Work item: Line by line, copy out the data below exactly.

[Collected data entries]

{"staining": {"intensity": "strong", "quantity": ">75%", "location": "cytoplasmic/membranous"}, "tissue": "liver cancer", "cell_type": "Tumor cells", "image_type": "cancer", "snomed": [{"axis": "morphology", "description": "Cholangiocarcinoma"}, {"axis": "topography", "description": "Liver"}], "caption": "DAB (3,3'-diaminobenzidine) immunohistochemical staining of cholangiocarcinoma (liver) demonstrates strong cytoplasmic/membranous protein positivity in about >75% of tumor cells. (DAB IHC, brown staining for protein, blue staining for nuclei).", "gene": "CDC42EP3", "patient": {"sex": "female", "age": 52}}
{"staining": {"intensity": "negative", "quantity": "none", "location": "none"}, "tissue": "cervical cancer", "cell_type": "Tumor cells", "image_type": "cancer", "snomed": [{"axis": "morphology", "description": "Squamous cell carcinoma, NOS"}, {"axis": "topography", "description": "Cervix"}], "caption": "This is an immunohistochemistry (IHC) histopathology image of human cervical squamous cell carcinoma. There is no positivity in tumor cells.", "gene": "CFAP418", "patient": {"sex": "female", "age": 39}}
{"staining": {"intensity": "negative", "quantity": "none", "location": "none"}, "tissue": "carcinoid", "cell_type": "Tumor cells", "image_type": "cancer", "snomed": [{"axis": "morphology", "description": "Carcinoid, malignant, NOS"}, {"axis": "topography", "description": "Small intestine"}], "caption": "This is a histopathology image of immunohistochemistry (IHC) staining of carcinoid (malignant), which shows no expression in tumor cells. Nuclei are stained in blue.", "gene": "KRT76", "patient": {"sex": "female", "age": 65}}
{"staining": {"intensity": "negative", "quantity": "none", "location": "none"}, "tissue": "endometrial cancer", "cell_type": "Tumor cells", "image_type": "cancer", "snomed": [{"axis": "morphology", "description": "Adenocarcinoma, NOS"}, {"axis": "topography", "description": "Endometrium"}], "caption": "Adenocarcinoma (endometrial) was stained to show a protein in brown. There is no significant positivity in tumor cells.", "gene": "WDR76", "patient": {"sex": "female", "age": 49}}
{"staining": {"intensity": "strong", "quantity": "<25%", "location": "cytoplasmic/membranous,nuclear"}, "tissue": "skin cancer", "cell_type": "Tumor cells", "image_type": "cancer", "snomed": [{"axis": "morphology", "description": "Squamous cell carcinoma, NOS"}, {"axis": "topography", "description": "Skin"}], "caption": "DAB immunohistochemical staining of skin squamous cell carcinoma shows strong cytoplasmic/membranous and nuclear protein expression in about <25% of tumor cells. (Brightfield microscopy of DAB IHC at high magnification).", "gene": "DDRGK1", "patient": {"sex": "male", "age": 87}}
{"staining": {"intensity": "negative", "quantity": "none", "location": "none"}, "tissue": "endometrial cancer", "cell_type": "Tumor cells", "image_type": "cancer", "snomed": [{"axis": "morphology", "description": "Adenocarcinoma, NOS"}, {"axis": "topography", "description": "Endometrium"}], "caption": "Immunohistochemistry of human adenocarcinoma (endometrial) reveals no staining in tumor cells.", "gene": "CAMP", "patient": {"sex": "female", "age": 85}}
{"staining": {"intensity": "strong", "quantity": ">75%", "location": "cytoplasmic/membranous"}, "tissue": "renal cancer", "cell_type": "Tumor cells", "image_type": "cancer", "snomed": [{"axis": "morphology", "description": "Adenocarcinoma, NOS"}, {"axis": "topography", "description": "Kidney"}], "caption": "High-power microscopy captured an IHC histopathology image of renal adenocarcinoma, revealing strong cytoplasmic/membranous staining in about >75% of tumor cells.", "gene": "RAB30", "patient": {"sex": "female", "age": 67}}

Solved problem:
{"staining": {"intensity": "strong", "quantity": ">75%", "location": "cytoplasmic/membranous"}, "tissue": "liver cancer", "cell_type": "Tumor cells", "image_type": "cancer", "snomed": [{"axis": "morphology", "description": "Cholangiocarcinoma"}, {"axis": "topography", "description": "Liver"}], "caption": "DAB (3,3'-diaminobenzidine) immunohistochemical staining of cholangiocarcinoma (liver) demonstrates strong cytoplasmic/membranous protein positivity in about >75% of tumor cells. (DAB IHC, brown staining for protein, blue staining for nuclei).", "gene": "CDC42EP3", "patient": {"sex": "female", "age": 52}}
{"staining": {"intensity": "negative", "quantity": "none", "location": "none"}, "tissue": "cervical cancer", "cell_type": "Tumor cells", "image_type": "cancer", "snomed": [{"axis": "morphology", "description": "Squamous cell carcinoma, NOS"}, {"axis": "topography", "description": "Cervix"}], "caption": "This is an immunohistochemistry (IHC) histopathology image of human cervical squamous cell carcinoma. There is no positivity in tumor cells.", "gene": "CFAP418", "patient": {"sex": "female", "age": 39}}
{"staining": {"intensity": "negative", "quantity": "none", "location": "none"}, "tissue": "carcinoid", "cell_type": "Tumor cells", "image_type": "cancer", "snomed": [{"axis": "morphology", "description": "Carcinoid, malignant, NOS"}, {"axis": "topography", "description": "Small intestine"}], "caption": "This is a histopathology image of immunohistochemistry (IHC) staining of carcinoid (malignant), which shows no expression in tumor cells. Nuclei are stained in blue.", "gene": "KRT76", "patient": {"sex": "female", "age": 65}}
{"staining": {"intensity": "negative", "quantity": "none", "location": "none"}, "tissue": "endometrial cancer", "cell_type": "Tumor cells", "image_type": "cancer", "snomed": [{"axis": "morphology", "description": "Adenocarcinoma, NOS"}, {"axis": "topography", "description": "Endometrium"}], "caption": "Adenocarcinoma (endometrial) was stained to show a protein in brown. There is no significant positivity in tumor cells.", "gene": "WDR76", "patient": {"sex": "female", "age": 49}}
{"staining": {"intensity": "strong", "quantity": "<25%", "location": "cytoplasmic/membranous,nuclear"}, "tissue": "skin cancer", "cell_type": "Tumor cells", "image_type": "cancer", "snomed": [{"axis": "morphology", "description": "Squamous cell carcinoma, NOS"}, {"axis": "topography", "description": "Skin"}], "caption": "DAB immunohistochemical staining of skin squamous cell carcinoma shows strong cytoplasmic/membranous and nuclear protein expression in about <25% of tumor cells. (Brightfield microscopy of DAB IHC at high magnification).", "gene": "DDRGK1", "patient": {"sex": "male", "age": 87}}
{"staining": {"intensity": "negative", "quantity": "none", "location": "none"}, "tissue": "endometrial cancer", "cell_type": "Tumor cells", "image_type": "cancer", "snomed": [{"axis": "morphology", "description": "Adenocarcinoma, NOS"}, {"axis": "topography", "description": "Endometrium"}], "caption": "Immunohistochemistry of human adenocarcinoma (endometrial) reveals no staining in tumor cells.", "gene": "CAMP", "patient": {"sex": "female", "age": 85}}
{"staining": {"intensity": "strong", "quantity": ">75%", "location": "cytoplasmic/membranous"}, "tissue": "renal cancer", "cell_type": "Tumor cells", "image_type": "cancer", "snomed": [{"axis": "morphology", "description": "Adenocarcinoma, NOS"}, {"axis": "topography", "description": "Kidney"}], "caption": "High-power microscopy captured an IHC histopathology image of renal adenocarcinoma, revealing strong cytoplasmic/membranous staining in about >75% of tumor cells.", "gene": "RAB30", "patient": {"sex": "female", "age": 67}}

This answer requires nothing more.